I put "sending" in quotes, because the agents on about 20 domain controllers are all still running.  At first boot up, all of the  Windows domain controllers suddenly begin sending events to SEM again, and all seems well.

However, every few days, I notice that the "node health" pane on the dashboard shows that the "Last event" for ALL windows devices starts increasing from "a few seconds ago" up to minutes, then hours, then days.  As soon as I log into the console and reboot the appliance, they all begin functioning again, immediately.

I've been fighting this for months with preventative reboots.  Currently on version 2023.2 of SEM, but this has been a problem on every version since 2022.2 (our initial deployment).  Cisco devices do not have this problem.

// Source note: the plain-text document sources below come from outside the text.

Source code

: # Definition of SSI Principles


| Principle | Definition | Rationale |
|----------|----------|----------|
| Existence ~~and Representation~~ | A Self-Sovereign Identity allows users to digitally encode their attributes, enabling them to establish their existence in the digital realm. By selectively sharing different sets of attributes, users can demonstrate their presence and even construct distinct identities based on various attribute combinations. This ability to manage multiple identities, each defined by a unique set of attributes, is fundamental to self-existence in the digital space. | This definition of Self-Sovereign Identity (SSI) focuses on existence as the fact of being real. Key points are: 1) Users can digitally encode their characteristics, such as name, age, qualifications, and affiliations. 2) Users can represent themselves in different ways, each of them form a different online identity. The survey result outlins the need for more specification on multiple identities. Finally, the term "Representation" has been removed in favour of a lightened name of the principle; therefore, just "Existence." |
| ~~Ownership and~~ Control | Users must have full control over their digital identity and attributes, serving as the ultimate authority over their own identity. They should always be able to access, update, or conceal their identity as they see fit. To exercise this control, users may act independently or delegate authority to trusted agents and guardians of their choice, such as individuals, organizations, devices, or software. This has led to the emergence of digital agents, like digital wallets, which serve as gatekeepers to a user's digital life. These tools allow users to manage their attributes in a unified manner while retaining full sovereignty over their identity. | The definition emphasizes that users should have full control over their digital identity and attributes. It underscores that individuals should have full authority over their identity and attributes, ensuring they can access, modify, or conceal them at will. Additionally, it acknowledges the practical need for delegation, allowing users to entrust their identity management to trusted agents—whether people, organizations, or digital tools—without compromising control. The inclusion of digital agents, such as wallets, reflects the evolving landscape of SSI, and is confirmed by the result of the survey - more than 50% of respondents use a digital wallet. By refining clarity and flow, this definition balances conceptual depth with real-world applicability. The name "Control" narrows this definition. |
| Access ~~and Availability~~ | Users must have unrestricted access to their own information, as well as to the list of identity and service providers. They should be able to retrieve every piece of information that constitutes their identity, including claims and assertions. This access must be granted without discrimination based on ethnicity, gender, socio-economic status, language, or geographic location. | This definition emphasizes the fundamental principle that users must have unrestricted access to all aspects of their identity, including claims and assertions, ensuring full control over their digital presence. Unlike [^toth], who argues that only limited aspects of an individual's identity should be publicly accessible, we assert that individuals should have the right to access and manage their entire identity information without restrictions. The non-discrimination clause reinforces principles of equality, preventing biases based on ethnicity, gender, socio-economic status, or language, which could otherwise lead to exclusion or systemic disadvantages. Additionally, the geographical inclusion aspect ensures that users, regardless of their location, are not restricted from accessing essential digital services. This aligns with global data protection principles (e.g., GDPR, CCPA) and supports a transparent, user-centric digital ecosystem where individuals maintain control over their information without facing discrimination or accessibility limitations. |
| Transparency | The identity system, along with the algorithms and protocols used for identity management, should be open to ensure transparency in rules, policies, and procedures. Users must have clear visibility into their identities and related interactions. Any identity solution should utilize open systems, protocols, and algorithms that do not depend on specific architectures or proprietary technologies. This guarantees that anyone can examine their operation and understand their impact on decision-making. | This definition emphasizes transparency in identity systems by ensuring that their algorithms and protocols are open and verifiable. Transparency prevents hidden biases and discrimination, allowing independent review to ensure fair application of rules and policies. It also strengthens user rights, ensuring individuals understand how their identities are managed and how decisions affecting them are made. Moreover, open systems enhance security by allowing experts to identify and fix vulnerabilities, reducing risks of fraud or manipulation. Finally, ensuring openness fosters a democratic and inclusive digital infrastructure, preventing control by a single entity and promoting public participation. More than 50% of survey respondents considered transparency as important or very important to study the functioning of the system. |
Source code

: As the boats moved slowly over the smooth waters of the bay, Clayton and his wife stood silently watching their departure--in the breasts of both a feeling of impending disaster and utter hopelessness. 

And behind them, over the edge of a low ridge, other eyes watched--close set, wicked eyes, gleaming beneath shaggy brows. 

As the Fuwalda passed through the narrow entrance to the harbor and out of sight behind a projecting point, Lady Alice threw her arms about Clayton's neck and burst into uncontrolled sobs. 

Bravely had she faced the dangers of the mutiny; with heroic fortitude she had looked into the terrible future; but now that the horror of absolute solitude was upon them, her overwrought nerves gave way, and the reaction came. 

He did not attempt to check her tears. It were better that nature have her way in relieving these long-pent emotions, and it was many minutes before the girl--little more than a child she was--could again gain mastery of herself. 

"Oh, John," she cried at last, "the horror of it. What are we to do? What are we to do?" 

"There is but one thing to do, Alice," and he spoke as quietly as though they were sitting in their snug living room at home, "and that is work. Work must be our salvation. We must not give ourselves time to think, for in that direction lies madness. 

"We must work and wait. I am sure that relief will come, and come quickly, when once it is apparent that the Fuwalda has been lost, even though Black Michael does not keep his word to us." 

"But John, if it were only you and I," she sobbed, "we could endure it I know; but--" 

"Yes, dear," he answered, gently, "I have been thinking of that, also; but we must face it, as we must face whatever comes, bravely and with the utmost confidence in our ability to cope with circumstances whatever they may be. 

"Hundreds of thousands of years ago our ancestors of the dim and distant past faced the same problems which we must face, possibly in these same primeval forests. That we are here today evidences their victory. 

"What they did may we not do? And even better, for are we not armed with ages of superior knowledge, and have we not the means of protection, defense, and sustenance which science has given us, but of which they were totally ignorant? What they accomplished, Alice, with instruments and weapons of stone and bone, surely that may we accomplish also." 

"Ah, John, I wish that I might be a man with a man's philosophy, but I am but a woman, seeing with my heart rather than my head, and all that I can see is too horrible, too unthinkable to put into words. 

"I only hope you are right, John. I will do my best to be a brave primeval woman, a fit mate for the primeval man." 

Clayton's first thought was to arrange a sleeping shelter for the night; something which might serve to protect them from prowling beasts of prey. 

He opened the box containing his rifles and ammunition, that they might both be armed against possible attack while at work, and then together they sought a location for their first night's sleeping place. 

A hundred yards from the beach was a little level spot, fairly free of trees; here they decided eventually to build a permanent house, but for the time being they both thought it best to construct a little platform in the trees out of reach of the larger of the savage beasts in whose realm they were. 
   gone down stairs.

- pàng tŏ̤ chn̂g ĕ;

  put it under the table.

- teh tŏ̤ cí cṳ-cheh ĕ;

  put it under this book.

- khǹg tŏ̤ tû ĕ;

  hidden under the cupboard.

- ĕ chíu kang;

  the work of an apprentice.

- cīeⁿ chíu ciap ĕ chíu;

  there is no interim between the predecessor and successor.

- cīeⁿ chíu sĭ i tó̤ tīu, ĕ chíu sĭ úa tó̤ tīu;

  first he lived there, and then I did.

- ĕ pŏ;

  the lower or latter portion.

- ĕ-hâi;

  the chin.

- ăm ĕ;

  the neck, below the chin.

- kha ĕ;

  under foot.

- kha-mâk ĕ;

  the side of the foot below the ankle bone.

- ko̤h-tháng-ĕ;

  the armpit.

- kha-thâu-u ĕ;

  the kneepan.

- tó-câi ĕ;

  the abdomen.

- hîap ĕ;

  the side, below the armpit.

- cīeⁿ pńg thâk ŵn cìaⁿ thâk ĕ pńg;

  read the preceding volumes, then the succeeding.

It appears that SEM may be closing the agent communication port off, perhaps due to memory use?  Although, our appliance has a large amount of resources available (8GB memory, 2TB of storage) and they are still at less than 50% use.  We average about 400 events-per-second with 30 nodes: 10 Cisco/ 20 Windows.

Any insights or similar experiences?

npatterson · Answer

I had a support issue for a while that did not resolve I finally found a solution that worked.

First I upgraded to 2023.2.1 does fixed the issues I also archived backups after 6 months using the SSH logmarchive (only one time then turned it off)

This purged some old records now seems the issue is resolved now.  For reference only the non-agent work and the agent stopped communication with me and found the appliance upgrade to solve the agent communication issue.

aannavar · Answer

Did you work with support on this? If not I would suggest working with them and they can escalate to engineering team appropriately.